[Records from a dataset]
---+---

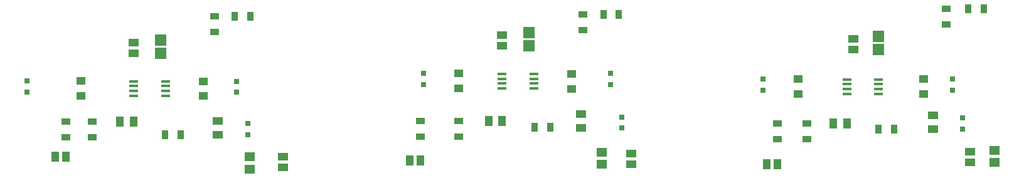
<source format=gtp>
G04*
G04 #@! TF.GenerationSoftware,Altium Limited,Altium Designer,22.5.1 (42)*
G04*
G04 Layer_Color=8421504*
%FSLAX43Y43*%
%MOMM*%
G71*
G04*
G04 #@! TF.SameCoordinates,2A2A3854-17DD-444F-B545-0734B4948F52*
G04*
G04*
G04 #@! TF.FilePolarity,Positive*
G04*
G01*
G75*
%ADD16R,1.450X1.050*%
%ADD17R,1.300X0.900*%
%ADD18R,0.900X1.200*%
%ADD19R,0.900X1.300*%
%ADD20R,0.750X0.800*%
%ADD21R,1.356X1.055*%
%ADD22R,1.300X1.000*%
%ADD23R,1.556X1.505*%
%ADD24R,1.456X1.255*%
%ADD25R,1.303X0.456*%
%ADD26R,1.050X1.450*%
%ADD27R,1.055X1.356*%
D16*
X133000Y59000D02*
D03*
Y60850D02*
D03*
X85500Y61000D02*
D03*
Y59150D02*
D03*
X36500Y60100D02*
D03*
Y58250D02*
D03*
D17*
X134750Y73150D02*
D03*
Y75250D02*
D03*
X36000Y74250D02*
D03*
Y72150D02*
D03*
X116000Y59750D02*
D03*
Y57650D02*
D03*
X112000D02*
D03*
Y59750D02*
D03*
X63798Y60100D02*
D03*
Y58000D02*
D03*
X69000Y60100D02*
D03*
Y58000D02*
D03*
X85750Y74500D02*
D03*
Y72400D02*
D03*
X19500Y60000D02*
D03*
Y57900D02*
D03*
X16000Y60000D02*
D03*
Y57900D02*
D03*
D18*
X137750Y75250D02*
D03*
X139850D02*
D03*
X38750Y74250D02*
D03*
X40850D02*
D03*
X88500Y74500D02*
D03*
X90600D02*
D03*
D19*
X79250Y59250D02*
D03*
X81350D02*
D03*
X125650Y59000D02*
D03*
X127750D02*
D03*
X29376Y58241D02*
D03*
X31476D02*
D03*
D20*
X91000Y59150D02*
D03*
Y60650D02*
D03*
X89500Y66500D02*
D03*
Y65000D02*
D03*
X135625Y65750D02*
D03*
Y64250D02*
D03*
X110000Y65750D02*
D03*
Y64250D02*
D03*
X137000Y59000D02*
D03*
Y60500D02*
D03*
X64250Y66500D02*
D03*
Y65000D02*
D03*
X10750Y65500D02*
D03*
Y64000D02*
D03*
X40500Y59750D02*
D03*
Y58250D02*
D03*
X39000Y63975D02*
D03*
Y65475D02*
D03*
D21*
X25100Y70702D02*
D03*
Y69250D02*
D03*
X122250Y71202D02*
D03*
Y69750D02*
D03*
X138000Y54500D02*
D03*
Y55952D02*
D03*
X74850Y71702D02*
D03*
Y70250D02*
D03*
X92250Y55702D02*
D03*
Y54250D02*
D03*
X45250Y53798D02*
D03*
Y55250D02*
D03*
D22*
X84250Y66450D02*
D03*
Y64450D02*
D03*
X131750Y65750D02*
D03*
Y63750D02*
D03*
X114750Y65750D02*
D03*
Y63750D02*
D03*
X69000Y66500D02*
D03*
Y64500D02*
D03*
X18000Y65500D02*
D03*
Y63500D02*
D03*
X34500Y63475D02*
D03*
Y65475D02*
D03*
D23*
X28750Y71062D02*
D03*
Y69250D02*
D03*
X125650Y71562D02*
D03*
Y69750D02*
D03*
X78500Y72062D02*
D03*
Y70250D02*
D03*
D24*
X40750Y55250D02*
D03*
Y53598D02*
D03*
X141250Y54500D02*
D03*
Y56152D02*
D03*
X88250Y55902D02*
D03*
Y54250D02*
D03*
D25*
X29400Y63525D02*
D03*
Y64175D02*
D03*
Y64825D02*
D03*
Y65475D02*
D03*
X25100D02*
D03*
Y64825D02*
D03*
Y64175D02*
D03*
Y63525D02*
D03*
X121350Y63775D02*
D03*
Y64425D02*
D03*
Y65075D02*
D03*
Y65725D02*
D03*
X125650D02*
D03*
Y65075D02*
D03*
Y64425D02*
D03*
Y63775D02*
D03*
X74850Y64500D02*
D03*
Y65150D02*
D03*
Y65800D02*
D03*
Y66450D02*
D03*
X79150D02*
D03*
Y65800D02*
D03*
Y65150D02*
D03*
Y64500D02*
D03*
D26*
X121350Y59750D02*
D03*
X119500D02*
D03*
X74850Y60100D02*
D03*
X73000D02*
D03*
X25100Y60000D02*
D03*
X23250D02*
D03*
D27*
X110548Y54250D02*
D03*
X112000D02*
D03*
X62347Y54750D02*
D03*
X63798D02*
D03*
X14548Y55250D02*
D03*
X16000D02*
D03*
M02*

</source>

---+---

Exercise aim |
Without the pictures, restate each entry exactly.

Answer to this exercise |
<source format=gtp>
G04*
G04 #@! TF.GenerationSoftware,Altium Limited,Altium Designer,22.5.1 (42)*
G04*
G04 Layer_Color=8421504*
%FSLAX43Y43*%
%MOMM*%
G71*
G04*
G04 #@! TF.SameCoordinates,2A2A3854-17DD-444F-B545-0734B4948F52*
G04*
G04*
G04 #@! TF.FilePolarity,Positive*
G04*
G01*
G75*
%ADD16R,1.450X1.050*%
%ADD17R,1.300X0.900*%
%ADD18R,0.900X1.200*%
%ADD19R,0.900X1.300*%
%ADD20R,0.750X0.800*%
%ADD21R,1.356X1.055*%
%ADD22R,1.300X1.000*%
%ADD23R,1.556X1.505*%
%ADD24R,1.456X1.255*%
%ADD25R,1.303X0.456*%
%ADD26R,1.050X1.450*%
%ADD27R,1.055X1.356*%
D16*
X133000Y59000D02*
D03*
Y60850D02*
D03*
X85500Y61000D02*
D03*
Y59150D02*
D03*
X36500Y60100D02*
D03*
Y58250D02*
D03*
D17*
X134750Y73150D02*
D03*
Y75250D02*
D03*
X36000Y74250D02*
D03*
Y72150D02*
D03*
X116000Y59750D02*
D03*
Y57650D02*
D03*
X112000D02*
D03*
Y59750D02*
D03*
X63798Y60100D02*
D03*
Y58000D02*
D03*
X69000Y60100D02*
D03*
Y58000D02*
D03*
X85750Y74500D02*
D03*
Y72400D02*
D03*
X19500Y60000D02*
D03*
Y57900D02*
D03*
X16000Y60000D02*
D03*
Y57900D02*
D03*
D18*
X137750Y75250D02*
D03*
X139850D02*
D03*
X38750Y74250D02*
D03*
X40850D02*
D03*
X88500Y74500D02*
D03*
X90600D02*
D03*
D19*
X79250Y59250D02*
D03*
X81350D02*
D03*
X125650Y59000D02*
D03*
X127750D02*
D03*
X29376Y58241D02*
D03*
X31476D02*
D03*
D20*
X91000Y59150D02*
D03*
Y60650D02*
D03*
X89500Y66500D02*
D03*
Y65000D02*
D03*
X135625Y65750D02*
D03*
Y64250D02*
D03*
X110000Y65750D02*
D03*
Y64250D02*
D03*
X137000Y59000D02*
D03*
Y60500D02*
D03*
X64250Y66500D02*
D03*
Y65000D02*
D03*
X10750Y65500D02*
D03*
Y64000D02*
D03*
X40500Y59750D02*
D03*
Y58250D02*
D03*
X39000Y63975D02*
D03*
Y65475D02*
D03*
D21*
X25100Y70702D02*
D03*
Y69250D02*
D03*
X122250Y71202D02*
D03*
Y69750D02*
D03*
X138000Y54500D02*
D03*
Y55952D02*
D03*
X74850Y71702D02*
D03*
Y70250D02*
D03*
X92250Y55702D02*
D03*
Y54250D02*
D03*
X45250Y53798D02*
D03*
Y55250D02*
D03*
D22*
X84250Y66450D02*
D03*
Y64450D02*
D03*
X131750Y65750D02*
D03*
Y63750D02*
D03*
X114750Y65750D02*
D03*
Y63750D02*
D03*
X69000Y66500D02*
D03*
Y64500D02*
D03*
X18000Y65500D02*
D03*
Y63500D02*
D03*
X34500Y63475D02*
D03*
Y65475D02*
D03*
D23*
X28750Y71062D02*
D03*
Y69250D02*
D03*
X125650Y71562D02*
D03*
Y69750D02*
D03*
X78500Y72062D02*
D03*
Y70250D02*
D03*
D24*
X40750Y55250D02*
D03*
Y53598D02*
D03*
X141250Y54500D02*
D03*
Y56152D02*
D03*
X88250Y55902D02*
D03*
Y54250D02*
D03*
D25*
X29400Y63525D02*
D03*
Y64175D02*
D03*
Y64825D02*
D03*
Y65475D02*
D03*
X25100D02*
D03*
Y64825D02*
D03*
Y64175D02*
D03*
Y63525D02*
D03*
X121350Y63775D02*
D03*
Y64425D02*
D03*
Y65075D02*
D03*
Y65725D02*
D03*
X125650D02*
D03*
Y65075D02*
D03*
Y64425D02*
D03*
Y63775D02*
D03*
X74850Y64500D02*
D03*
Y65150D02*
D03*
Y65800D02*
D03*
Y66450D02*
D03*
X79150D02*
D03*
Y65800D02*
D03*
Y65150D02*
D03*
Y64500D02*
D03*
D26*
X121350Y59750D02*
D03*
X119500D02*
D03*
X74850Y60100D02*
D03*
X73000D02*
D03*
X25100Y60000D02*
D03*
X23250D02*
D03*
D27*
X110548Y54250D02*
D03*
X112000D02*
D03*
X62347Y54750D02*
D03*
X63798D02*
D03*
X14548Y55250D02*
D03*
X16000D02*
D03*
M02*

</source>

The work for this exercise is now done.